Flink runtime monitoring has a dedicated solution with Prometheus stack.  This stack comprises of Metrics which provides time-series, Labels which provides key-value pairs, Scrape which fetches metrics, TSDB which is the Prometheus storage layer and PromQL which is the query language used for charts, graphs and alerts. The dashboard is available via Grafana. All it takes to set up this stack is to drop the reporter jar in the lib directory and to configure the conf/flink-conf.yaml. The Prometheus service can be configured via prometheus.yml configuration or by service discovery. The stack is helpful even if we want to define custom metrics. Flink, as such, supports gathering and exposing metrics to external systems.

 

Kubernetes provides events, logs, metrics and audit information for all actors and their activities on assets maintained. All of this data may be collected centrally in the form of json text and destined for services that are dedicated to improving analysis and insights into the machine data.
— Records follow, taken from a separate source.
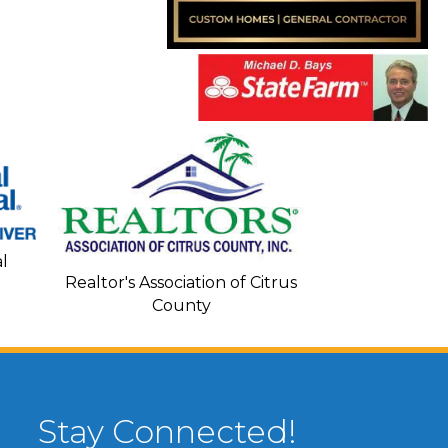
Seacoa
l
Realtor's Association of Citrus
County
Stay Connected!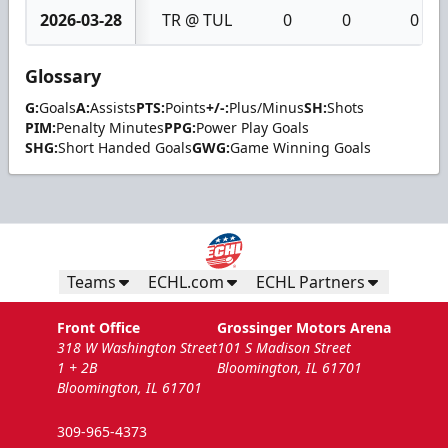
2026-03-28
TR @ TUL
0
0
0
Glossary
G:
Goals
A:
Assists
PTS:
Points
+/-:
Plus/Minus
SH:
Shots
PIM:
Penalty Minutes
PPG:
Power Play Goals
SHG:
Short Handed Goals
GWG:
Game Winning Goals
Teams
ECHL.com
ECHL Partners
Front Office
Grossinger Motors Arena
318 W Washington Street
101 S Madison Street
1 + 2B
Bloomington, IL 61701
Bloomington, IL 61701
309-965-4373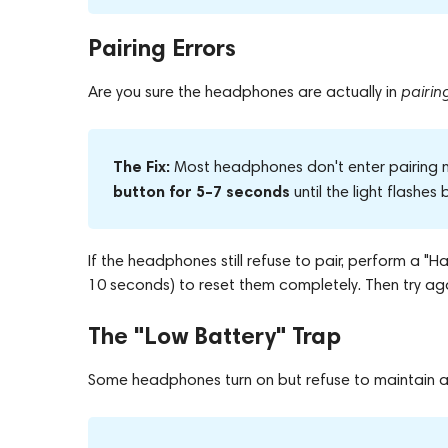
Pairing Errors
Are you sure the headphones are actually in
pairi
The Fix:
Most headphones don't enter pairing m
button for 5–7 seconds
until the light flashes
If the headphones still refuse to pair, perform a 
10 seconds) to reset them completely. Then try aga
The "Low Battery" Trap
Some headphones turn on but refuse to maintain a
Content can be wrapped with augmented key-value set that can be used with queries for filtering, transforming, mapping and reducing the operational machine data into more meaningful reports. Kubernetes is well-positioned to wrap individual data entries with metadata to not only enhance the content but also do so authoritatively and irrespective of downstream destination systems.

This envelope of metadata surrounding each entry may consist of predefined labels and annotations, timestamps or attributes of points of origin and any additional extractable key-value pairs from the data itself. Since Kubernetes is the source of truth for the runtime operations associated with hosting the applications, they are done once per data entry.

However, if system administrators are allowed to write rules with which to inject custom key-value pairs in these labels and annotations surrounding each entry, then it may improve the querying associated with the data by providing input not just from the system but also from the rules defined by the system administrator. This set of rules is evaluated by a classifier that executes on all data entries exactly once. The rules may have intrinsic and operators that evaluate against, say, day of week, peak versus non-peak hour period, and traffic characteristics such as five tuple attributes of the flow and so on.

By enhancing the envelope as well as the evaluator to wrap each entry, the downstream systems are guaranteed multiple perspectives on individual entries that were simply not possible earlier by the native Kubernetes framework.

A classifier to add labels and annotations within the Kubernetes framework to boost the native events will significantly improve the capabilities of downstream listeners and their alerts and reports.